Cependant, lorsque les rires s’estompaient, le groupe semblait moins être une bande unie, les objectifs s’éloignaient, et les chamailleries se transformaient en disputes ouvertes. Ce qui faisait leur force menaçait alors de les détruire. Ils n’étaient plus des amis de lycée créant de la magie, mais des musiciens individuels nourrissant des rancunes croissantes. Ce déclin fut particulièrement évident lors de la pire session jamais enregistrée par les Fab Four : l’enregistrement de « Maxwell’s Silver Hammer ».
« La pire session de tous les temps, c’était “Maxwell’s Silver Hammer”. C’était le pire morceau que nous ayons jamais eu à enregistrer. Cela a duré des semaines interminables.

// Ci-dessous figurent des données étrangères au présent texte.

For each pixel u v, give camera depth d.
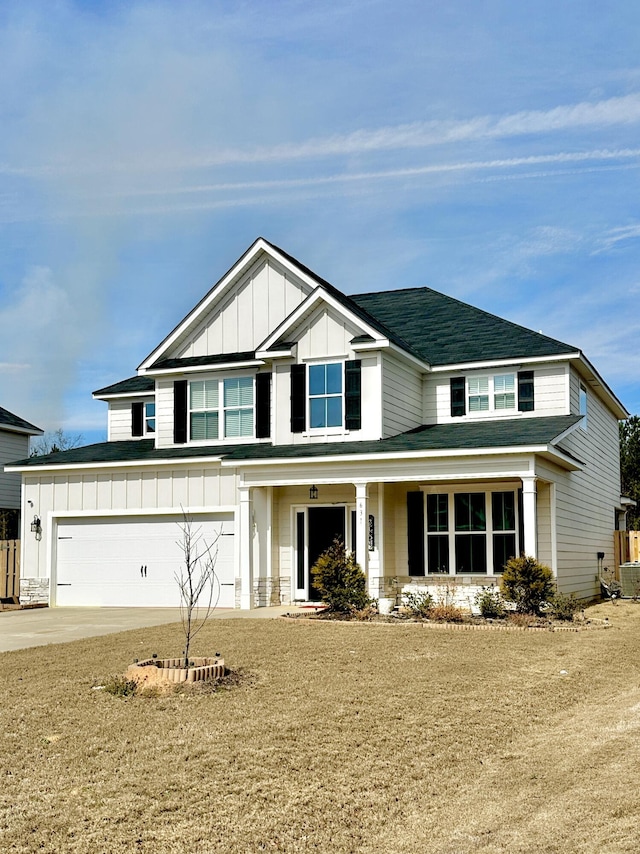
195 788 7.80
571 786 7.75
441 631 16.16
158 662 12.28
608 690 11.66
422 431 22.25
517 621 16.81
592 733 9.41
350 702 10.63
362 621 17.38
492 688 11.48
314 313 21.97
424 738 9.28
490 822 7.00
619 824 6.77
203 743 9.02
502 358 22.64
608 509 28.38
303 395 21.91
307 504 22.14
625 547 29.16
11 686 11.60
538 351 22.42
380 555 20.67
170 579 23.11
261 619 18.22
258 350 22.16
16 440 34.19
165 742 9.05
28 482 24.89
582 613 18.33
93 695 11.03
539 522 20.52
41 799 7.54
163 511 23.19
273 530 22.11
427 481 21.36
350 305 22.19
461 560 20.98
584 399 24.62
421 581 21.19
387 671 12.40
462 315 26.52
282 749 8.84
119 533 23.80
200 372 23.88
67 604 24.17
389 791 7.79
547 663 13.16
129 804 7.43
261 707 10.41
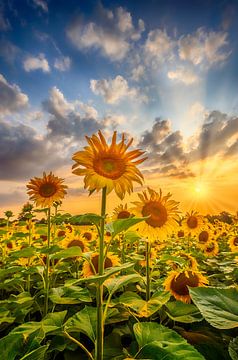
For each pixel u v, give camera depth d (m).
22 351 2.05
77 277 6.23
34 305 4.84
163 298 3.03
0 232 6.34
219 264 7.06
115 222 2.49
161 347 1.85
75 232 8.50
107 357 3.02
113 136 2.98
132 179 2.89
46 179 5.84
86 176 2.82
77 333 3.40
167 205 4.71
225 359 2.42
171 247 10.41
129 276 2.76
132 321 3.95
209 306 2.02
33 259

J’ai trouvé ça insensé », a plaisanté Ringo Starr.
Personne ne semblait vouloir enregistrer cette chanson, sauf un Paul McCartney de plus en plus insistant, qui l’apporta fièrement au studio à un moment où les tensions étaient déjà exacerbées. L’image du marteau frappant une enclume inflexible, que l’on entend même dans le mix final, résume parfaitement l’atmosphère qui régnait alors.
« Je détestais ça », se souvenait John Lennon. « Tout ce dont je me souviens, c’est qu’il nous a fait le refaire des millions de fois. »
Ce n’était pas seulement l’effort répétitif qui posait problème, mais le sentiment sous-jacent que cette chanson n’était qu’un projet vaniteux, conçu presque pour briser le groupe. John Lennon ajouta à David Sheff : « [McCartney] a tout fait pour en faire un single, mais ça n’en était pas un et ça ne l’aurait jamais été. Mais il a ajouté des riffs de guitare, fait frapper des morceaux de fer, et on a dépensé plus d’argent sur cette chanson que sur n’importe quelle autre de l’album. »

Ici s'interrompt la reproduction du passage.